## THE PROBLEM
Convert the text lines of all the records below into a single JSON array of strings, one string per line, omitting blank lines and the picture markers.
··········
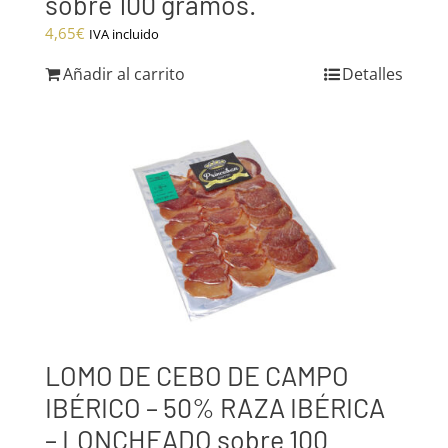
sobre 100 gramos.
4,65
€
IVA incluido
Añadir al carrito
Detalles
LOMO DE CEBO DE CAMPO
IBÉRICO – 50% RAZA IBÉRICA
– LONCHEADO sobre 100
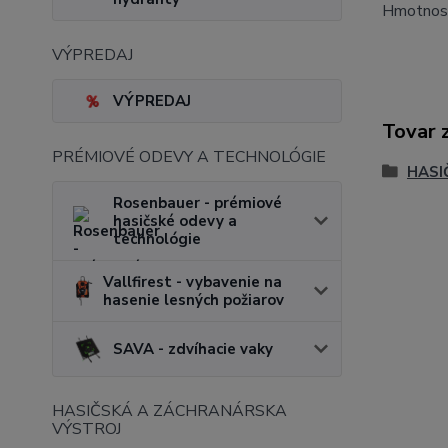
Hmotnosť
VÝPREDAJ
VÝPREDAJ
Tovar 
PRÉMIOVÉ ODEVY A TECHNOLÓGIE
HASI
Rosenbauer - prémiové
hasičské odevy a
technológie
Vallfirest - vybavenie na
hasenie lesných požiarov
SAVA - zdvíhacie vaky
HASIČSKÁ A ZÁCHRANÁRSKA
VÝSTROJ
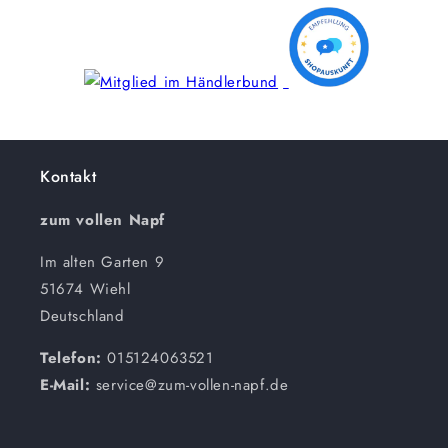
Kontakt
zum vollen Napf
Im alten Garten 9
51674 Wiehl
Deutschland
Telefon:
015124063521
E-Mail:
service@zum-vollen-napf.de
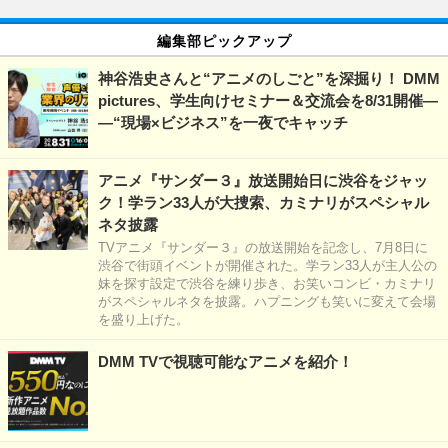
編集部ピックアップ
神谷浩史さんと“アニメのしごと”を深掘り！ DMM
pictures、学生向けセミナー＆交流会を8/31開催―
―“現場×ビジネス”を一夜でキャッチ
アニメ『サンダー３』放送開始日に渋谷をジャッ
ク！学ラン33人が大捜索、カミナリがスペシャル
ネタ披露
TVアニメ『サンダー３』の放送開始を記念し、7月8日に
渋谷で街頭イベントが開催された。学ラン33人が主人公の
妹を探す設定で渋谷を練り歩き、お笑いコンビ・カミナリ
がスペシャルネタを披露。ハプニングも笑いに変えて会場
を盛り上げた。
DMM TVで視聴可能なアニメを紹介！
··········
## EXERCISE SOLUTION
[
  "sobre 100 gramos.",
  "4,65",
  "€",
  "IVA incluido",
  "Añadir al carrito",
  "Detalles",
  "LOMO DE CEBO DE CAMPO",
  "IBÉRICO – 50% RAZA IBÉRICA",
  "– LONCHEADO sobre 100",
  "Hmotnosť",
  "VÝPREDAJ",
  "VÝPREDAJ",
  "Tovar ",
  "PRÉMIOVÉ ODEVY A TECHNOLÓGIE",
  "HASI",
  "Rosenbauer - prémiové",
  "hasičské odevy a",
  "technológie",
  "Vallfirest - vybavenie na",
  "hasenie lesných požiarov",
  "SAVA - zdvíhacie vaky",
  "HASIČSKÁ A ZÁCHRANÁRSKA",
  "VÝSTROJ",
  "Kontakt",
  "zum vollen Napf",
  "Im alten Garten 9",
  "51674 Wiehl",
  "Deutschland",
  "Telefon:",
  "015124063521",
  "E-Mail:",
  "service@zum-vollen-napf.de",
  "編集部ピックアップ",
  "神谷浩史さんと“アニメのしごと”を深掘り！ DMM",
  "pictures、学生向けセミナー＆交流会を8/31開催―",
  "―“現場×ビジネス”を一夜でキャッチ",
  "アニメ『サンダー３』放送開始日に渋谷をジャッ",
  "ク！学ラン33人が大捜索、カミナリがスペシャル",
  "ネタ披露",
  "TVアニメ『サンダー３』の放送開始を記念し、7月8日に",
  "渋谷で街頭イベントが開催された。学ラン33人が主人公の",
  "妹を探す設定で渋谷を練り歩き、お笑いコンビ・カミナリ",
  "がスペシャルネタを披露。ハプニングも笑いに変えて会場",
  "を盛り上げた。",
  "DMM TVで視聴可能なアニメを紹介！"
]